Jalan Pasar Induk Cikurubuk Rusak dan Becek, Pedagang Keluhkan Turunnya Pengunjung
Kerusakan jalan Pasar Induk Cikurubuk yang disertai genangan saat hujan dinilai mengganggu aktivitas perdagangan serta berdampak menurunnya jumlah pengunjung.
Berita Terkini, Eksklusif di Channel WhatsApp Inilahkoran.id
INILAHKORAN.ID - Kondisi jalan Pasar Induk Cikurubuk, Kota Tasikmalaya dikeluhkan para pedagang.
Kerusakan jalan Pasar Induk Cikurubuk yang disertai genangan saat hujan dinilai mengganggu aktivitas perdagangan serta berdampak pada menurunnya jumlah pengunjung.
Pasar Induk Cikurubuk merupakan pusat perdagangan tradisional terbesar di wilayah Priangan Timur. Kawasan itu menjadi pusat distribusi berbagai kebutuhan pokok dan barang dagangan yang melayani perdagangan grosir maupun eceran, serta menampung ribuan pedagang.
Namun, kondisi sejumlah ruas jalan di dalam kawasan pasar saat ini terlihat rusak dan becek. Saat hujan turun, beberapa titik bahkan kerap tergenang air sehingga menyulitkan akses pedagang maupun pembeli.
Salah seorang pedagang, Aceng, mengaku telah berjualan di Pasar Cikurubuk selama sekitar 20 tahun. Menurutnya, kerusakan jalan sudah berlangsung cukup lama dan berpengaruh terhadap aktivitas jual beli.
"jalan rusak ngaruh ke pengunjung. Kalau becek, banyak yang malas ke pasar. Padahal ini pasar induk, tapi jalannya rusak dan becek," ujarnya, Selasa, (16/6/2026).
Aceng menuturkan, kondisi tersebut sudah terjadi bwrtahun-tahun. Meski sempat dilakukan pengaspalan, kerusakan kembali muncul dan diperparah saat musim hujan.

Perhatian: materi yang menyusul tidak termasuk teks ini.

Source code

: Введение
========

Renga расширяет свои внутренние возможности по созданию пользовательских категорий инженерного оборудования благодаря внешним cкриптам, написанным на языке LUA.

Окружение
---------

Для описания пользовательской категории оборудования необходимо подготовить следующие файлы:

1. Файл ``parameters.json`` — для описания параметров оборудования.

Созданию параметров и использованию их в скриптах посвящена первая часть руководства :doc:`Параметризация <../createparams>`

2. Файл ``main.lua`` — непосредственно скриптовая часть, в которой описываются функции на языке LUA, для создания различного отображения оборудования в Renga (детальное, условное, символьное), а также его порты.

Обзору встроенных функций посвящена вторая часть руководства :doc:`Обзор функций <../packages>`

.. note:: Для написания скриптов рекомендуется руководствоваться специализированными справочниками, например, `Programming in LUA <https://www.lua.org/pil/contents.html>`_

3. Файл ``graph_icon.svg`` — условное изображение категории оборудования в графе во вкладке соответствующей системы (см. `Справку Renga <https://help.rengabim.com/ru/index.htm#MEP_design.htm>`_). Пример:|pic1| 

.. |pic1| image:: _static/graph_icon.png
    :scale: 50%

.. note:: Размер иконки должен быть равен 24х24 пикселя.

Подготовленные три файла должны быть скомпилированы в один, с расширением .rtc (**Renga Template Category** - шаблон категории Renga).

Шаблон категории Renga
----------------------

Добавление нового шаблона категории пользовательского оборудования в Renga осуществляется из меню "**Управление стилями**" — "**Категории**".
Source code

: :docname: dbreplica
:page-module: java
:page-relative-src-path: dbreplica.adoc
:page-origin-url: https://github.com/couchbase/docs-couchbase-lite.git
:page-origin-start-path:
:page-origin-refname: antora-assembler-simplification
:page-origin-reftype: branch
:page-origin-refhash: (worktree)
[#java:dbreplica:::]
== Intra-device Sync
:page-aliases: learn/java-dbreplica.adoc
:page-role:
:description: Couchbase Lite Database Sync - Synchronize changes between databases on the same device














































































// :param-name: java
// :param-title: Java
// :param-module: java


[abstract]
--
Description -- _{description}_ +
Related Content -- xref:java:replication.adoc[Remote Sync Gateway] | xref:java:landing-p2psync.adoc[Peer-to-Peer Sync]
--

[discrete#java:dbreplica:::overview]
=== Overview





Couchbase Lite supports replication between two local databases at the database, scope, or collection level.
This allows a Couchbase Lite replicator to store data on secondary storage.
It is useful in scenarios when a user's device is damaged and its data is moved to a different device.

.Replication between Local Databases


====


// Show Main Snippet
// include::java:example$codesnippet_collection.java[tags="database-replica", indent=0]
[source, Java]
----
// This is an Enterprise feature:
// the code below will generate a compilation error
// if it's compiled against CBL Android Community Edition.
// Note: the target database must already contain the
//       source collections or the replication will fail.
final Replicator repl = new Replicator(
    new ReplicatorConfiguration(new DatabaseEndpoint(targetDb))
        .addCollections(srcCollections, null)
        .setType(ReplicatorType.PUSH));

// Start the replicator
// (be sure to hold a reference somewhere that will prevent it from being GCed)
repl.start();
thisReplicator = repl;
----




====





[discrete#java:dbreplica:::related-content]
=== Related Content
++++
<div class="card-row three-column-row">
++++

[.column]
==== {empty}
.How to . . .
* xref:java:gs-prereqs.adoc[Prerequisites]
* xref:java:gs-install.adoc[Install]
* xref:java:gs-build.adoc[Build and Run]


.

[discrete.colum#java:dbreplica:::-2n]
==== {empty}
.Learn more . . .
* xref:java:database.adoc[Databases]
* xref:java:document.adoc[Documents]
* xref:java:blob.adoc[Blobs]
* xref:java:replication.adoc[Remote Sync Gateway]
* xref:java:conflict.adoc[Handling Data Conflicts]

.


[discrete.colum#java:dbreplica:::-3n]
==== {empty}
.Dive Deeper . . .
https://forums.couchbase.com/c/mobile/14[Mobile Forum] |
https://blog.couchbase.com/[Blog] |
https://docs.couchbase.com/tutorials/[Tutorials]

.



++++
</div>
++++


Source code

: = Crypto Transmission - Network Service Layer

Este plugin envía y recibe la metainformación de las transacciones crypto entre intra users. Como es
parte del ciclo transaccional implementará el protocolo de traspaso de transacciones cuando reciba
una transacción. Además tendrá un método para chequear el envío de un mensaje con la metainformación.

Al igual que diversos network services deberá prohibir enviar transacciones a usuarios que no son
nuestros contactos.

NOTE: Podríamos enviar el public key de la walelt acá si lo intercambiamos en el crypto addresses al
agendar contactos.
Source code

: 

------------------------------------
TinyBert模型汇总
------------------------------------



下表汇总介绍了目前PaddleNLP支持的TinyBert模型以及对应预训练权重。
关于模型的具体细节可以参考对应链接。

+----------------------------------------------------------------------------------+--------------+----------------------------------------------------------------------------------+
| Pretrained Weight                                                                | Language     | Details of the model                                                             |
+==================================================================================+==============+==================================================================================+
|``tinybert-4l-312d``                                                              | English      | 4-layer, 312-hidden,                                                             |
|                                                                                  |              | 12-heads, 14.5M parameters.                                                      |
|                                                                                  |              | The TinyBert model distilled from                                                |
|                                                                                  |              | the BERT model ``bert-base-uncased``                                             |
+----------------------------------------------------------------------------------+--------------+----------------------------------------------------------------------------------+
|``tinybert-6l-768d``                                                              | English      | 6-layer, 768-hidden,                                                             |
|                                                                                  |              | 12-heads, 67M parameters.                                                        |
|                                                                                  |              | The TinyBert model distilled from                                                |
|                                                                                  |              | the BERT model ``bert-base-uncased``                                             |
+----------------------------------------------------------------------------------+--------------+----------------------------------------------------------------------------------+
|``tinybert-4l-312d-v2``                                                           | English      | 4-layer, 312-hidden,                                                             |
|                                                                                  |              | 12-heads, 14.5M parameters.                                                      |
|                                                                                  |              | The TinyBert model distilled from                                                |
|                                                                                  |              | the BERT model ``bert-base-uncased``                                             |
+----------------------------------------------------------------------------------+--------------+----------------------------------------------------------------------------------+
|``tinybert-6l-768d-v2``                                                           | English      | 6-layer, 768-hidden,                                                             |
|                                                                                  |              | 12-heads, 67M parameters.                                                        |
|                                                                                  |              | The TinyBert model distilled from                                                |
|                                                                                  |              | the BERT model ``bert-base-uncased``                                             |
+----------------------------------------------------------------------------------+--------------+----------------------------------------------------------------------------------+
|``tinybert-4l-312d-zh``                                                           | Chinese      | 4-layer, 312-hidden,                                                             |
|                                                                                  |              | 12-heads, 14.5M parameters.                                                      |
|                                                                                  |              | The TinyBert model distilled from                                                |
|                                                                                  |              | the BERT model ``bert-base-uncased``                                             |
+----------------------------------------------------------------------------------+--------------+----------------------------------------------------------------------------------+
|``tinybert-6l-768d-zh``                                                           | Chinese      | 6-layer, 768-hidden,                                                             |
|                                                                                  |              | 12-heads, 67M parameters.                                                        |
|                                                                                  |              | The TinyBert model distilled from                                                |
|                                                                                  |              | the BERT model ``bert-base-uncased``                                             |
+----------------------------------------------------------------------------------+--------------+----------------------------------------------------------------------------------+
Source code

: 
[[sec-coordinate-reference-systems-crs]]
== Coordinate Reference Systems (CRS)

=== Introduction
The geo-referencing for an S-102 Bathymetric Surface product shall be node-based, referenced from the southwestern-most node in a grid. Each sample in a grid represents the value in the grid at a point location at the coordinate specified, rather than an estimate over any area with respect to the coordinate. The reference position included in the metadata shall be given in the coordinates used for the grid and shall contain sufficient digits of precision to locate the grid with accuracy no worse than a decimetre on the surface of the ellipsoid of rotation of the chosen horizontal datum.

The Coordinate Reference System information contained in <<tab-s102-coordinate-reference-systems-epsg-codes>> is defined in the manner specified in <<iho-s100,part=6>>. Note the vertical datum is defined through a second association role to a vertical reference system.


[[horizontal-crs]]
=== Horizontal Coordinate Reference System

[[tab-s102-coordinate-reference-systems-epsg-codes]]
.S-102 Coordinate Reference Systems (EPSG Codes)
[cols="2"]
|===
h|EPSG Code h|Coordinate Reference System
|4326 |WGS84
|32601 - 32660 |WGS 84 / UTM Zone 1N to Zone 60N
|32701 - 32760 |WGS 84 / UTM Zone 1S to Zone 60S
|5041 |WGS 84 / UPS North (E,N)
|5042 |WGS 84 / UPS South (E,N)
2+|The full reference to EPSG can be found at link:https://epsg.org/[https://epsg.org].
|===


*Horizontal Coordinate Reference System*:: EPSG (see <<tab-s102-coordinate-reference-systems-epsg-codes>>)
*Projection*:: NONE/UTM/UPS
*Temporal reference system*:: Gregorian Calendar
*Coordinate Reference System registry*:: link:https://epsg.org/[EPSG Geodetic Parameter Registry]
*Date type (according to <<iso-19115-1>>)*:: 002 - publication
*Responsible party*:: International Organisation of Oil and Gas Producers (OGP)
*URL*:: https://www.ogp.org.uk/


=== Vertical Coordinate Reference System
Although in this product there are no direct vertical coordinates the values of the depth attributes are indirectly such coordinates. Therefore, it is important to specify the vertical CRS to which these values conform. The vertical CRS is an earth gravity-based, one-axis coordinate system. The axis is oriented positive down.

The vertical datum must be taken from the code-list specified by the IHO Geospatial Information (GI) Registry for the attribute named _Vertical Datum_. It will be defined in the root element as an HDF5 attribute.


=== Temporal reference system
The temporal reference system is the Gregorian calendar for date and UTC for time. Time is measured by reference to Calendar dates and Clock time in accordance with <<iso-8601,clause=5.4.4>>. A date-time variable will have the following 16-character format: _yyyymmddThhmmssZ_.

"Sudah lama, lebih dari tiga tahun. Sempat diaspal, tapi rusak lagi. Kalau hujan sering banjir di sini," katanya.
Para pedagang berharap pemerintah segera melakukan perbaikan jalan agar aktivitas perdagangan kembali lancar dan jumlah pengunjung meningkat.
"Harapannya jalan diperbaiki supaya banyak pengunjung datang, sehingga usaha pedagang bisa lebih ramai," pungkas Aceng.
Kerusakan infrastruktur di Pasar Induk Cikurubuk menjadi perhatian para pedagang karena pasar tersebut memiliki peran strategis sebagai pusat distribusi barang dan perekonomian masyarakat di wilayah Priangan Timur.
Perbaikan akses jalan dinilai penting untuk menunjang kelancaran aktivitas perdagangan dan kenyamanan pengunjung.